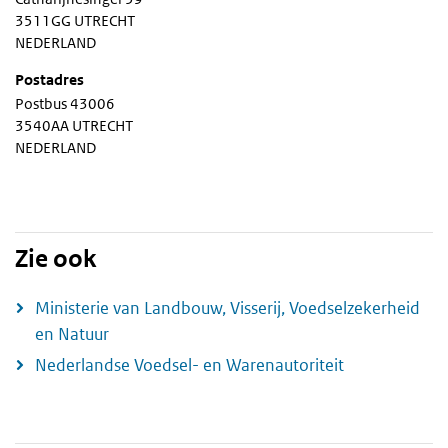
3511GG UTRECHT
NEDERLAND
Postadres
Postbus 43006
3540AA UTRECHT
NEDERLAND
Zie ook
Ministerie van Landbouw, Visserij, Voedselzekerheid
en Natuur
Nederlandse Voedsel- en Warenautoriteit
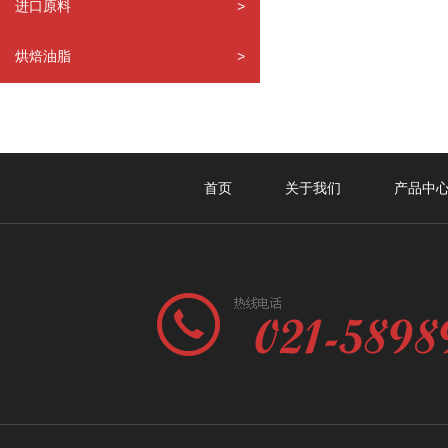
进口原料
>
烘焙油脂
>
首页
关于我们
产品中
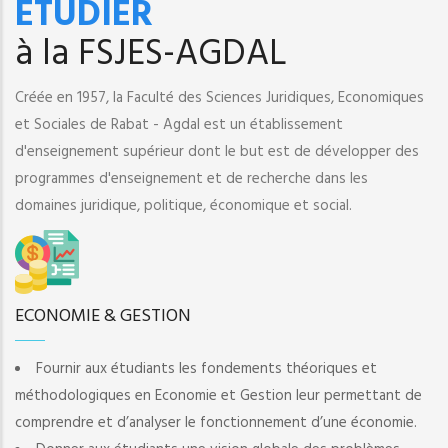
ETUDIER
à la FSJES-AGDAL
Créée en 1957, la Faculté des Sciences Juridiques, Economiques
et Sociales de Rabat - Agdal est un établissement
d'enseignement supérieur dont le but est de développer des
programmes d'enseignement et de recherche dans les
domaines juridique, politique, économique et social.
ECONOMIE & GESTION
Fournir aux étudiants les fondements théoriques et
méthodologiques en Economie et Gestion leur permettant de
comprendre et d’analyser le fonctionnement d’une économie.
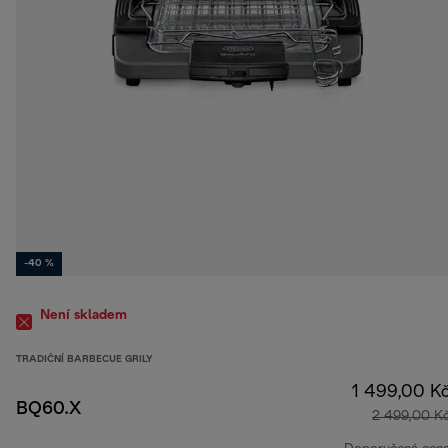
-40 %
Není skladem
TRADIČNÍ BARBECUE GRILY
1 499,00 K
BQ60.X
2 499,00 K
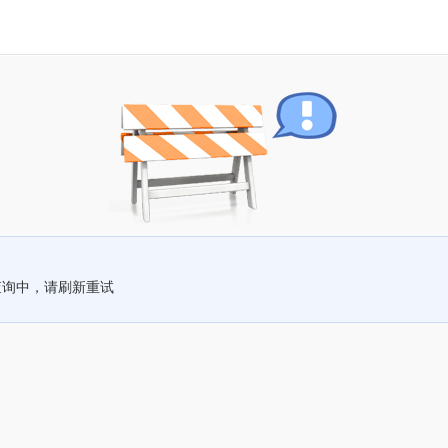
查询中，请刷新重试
────
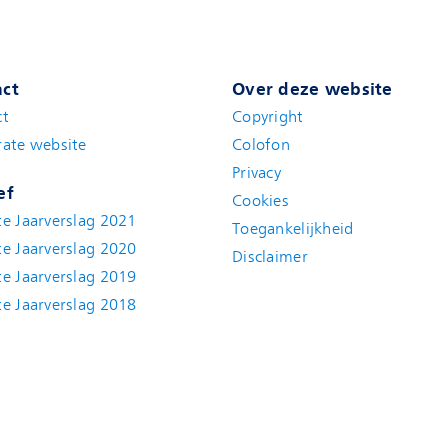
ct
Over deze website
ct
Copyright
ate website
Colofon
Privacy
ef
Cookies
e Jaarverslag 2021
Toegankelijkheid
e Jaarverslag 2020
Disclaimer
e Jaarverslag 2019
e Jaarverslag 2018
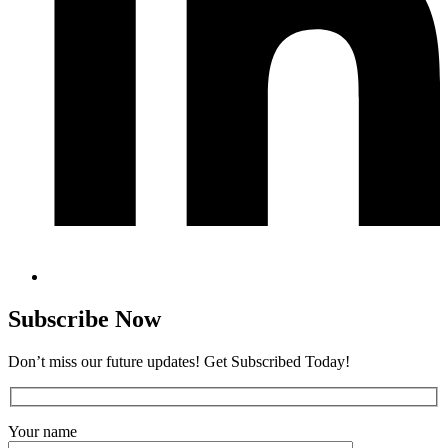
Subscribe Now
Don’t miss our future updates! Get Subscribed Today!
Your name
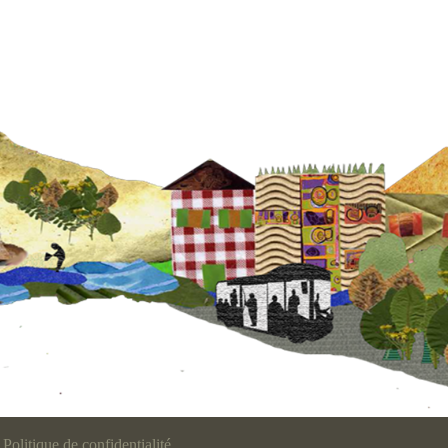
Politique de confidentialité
────
Return the lines of the listing word for word, starting at the line that contains "Subscribe Now" and stopping after the line that contains "Politique de confidentialité". Leave out the picture markers.

### Solution to this exercise
Subscribe Now
Don’t miss our future updates! Get Subscribed Today!
Your name
Politique de confidentialité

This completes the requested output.